"""
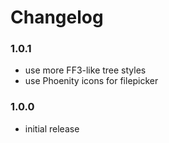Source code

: # Changelog

### 1.0.1
- use more FF3-like tree styles
- use Phoenity icons for filepicker

### 1.0.0
- initial release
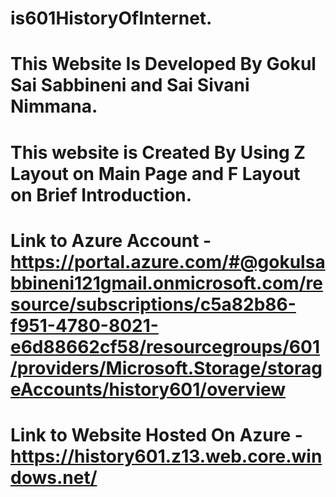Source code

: # is601HistoryOfInternet.
# This Website Is Developed By Gokul Sai Sabbineni and Sai Sivani Nimmana.
# This website is Created By Using Z Layout on Main Page and F Layout on Brief Introduction.
# Link to Azure Account - https://portal.azure.com/#@gokulsabbineni121gmail.onmicrosoft.com/resource/subscriptions/c5a82b86-f951-4780-8021-e6d88662cf58/resourcegroups/601/providers/Microsoft.Storage/storageAccounts/history601/overview
# Link to Website Hosted On Azure - https://history601.z13.web.core.windows.net/

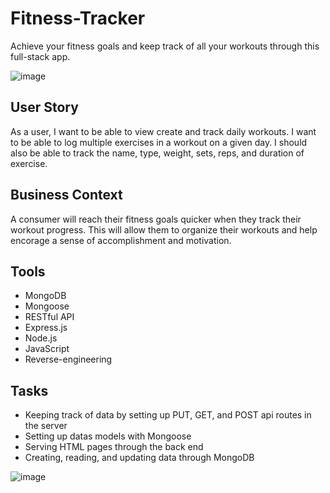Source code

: # Fitness-Tracker

Achieve your fitness goals and keep track of all your workouts through this full-stack app.

![image](https://user-images.githubusercontent.com/54565666/75305463-d20a5b00-580b-11ea-95af-7d6e5ed49a39.png)



## User Story

As a user, I want to be able to view create and track daily workouts. I want to be able to log multiple exercises in a workout on a given day. I should also be able to track the name, type, weight, sets, reps, and duration of exercise.

## Business Context

A consumer will reach their fitness goals quicker when they track their workout progress. This will allow them to organize their workouts and help encorage a sense of accomplishment and motivation.

## Tools
* MongoDB
* Mongoose
* RESTful API
* Express.js
* Node.js
* JavaScript
* Reverse-engineering

## Tasks
* Keeping track of data by setting up PUT, GET, and POST api routes in the server 
* Setting up datas models with Mongoose 
* Serving HTML pages through the back end
* Creating, reading, and updating data through MongoDB

![image](https://user-images.githubusercontent.com/54565666/75305360-7b9d1c80-580b-11ea-9d94-88bb94c814ac.png)
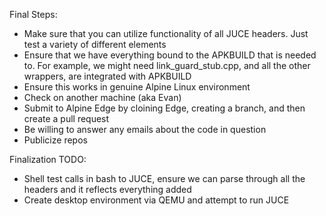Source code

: Final Steps:
- Make sure that you can utilize functionality of all JUCE headers. Just test a variety of different elements
- Ensure that we have everything bound to the APKBUILD that is needed to. For example, we might need link_guard_stub.cpp, and all the other wrappers, are integrated with APKBUILD
- Ensure this works in genuine Alpine Linux environment
- Check on another machine (aka Evan)
- Submit to Alpine Edge by cloining Edge, creating a branch, and then create a pull request
- Be willing to answer any emails about the code in question
- Publicize repos 

Finalization TODO:
- Shell test calls in bash to JUCE, ensure we can parse through all the headers and it reflects everything added
- Create desktop environment via QEMU and attempt to run JUCE
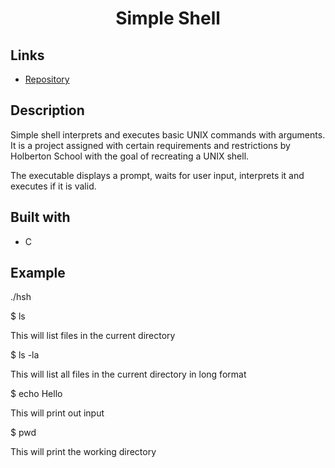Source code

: <h1 align="center">Simple Shell</h1>

<p align="center"> </p>

## Links

- [Repository](https://github.com/Luijma/simple_shell "<simple_shell> Repo")

## Description
Simple shell interprets and executes basic UNIX commands with arguments. It is a project assigned with certain requirements and restrictions by Holberton School with the goal of recreating a UNIX shell.

The executable displays a prompt, waits for user input, interprets it and executes if it is valid.

## Built with
- C

## Example
./hsh

$ ls

This will list files in the current directory

$ ls -la

This will list all files in the current directory in long format

$ echo Hello

This will print out input

$ pwd

This will print the working directory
"""
### [任务]
列出上面条目中所有含有字符串“test”的行，逐行照抄，区分大小写。

### [输出]
- Make sure that you can utilize functionality of all JUCE headers. Just test a variety of different elements
- Shell test calls in bash to JUCE, ensure we can parse through all the headers and it reflects everything added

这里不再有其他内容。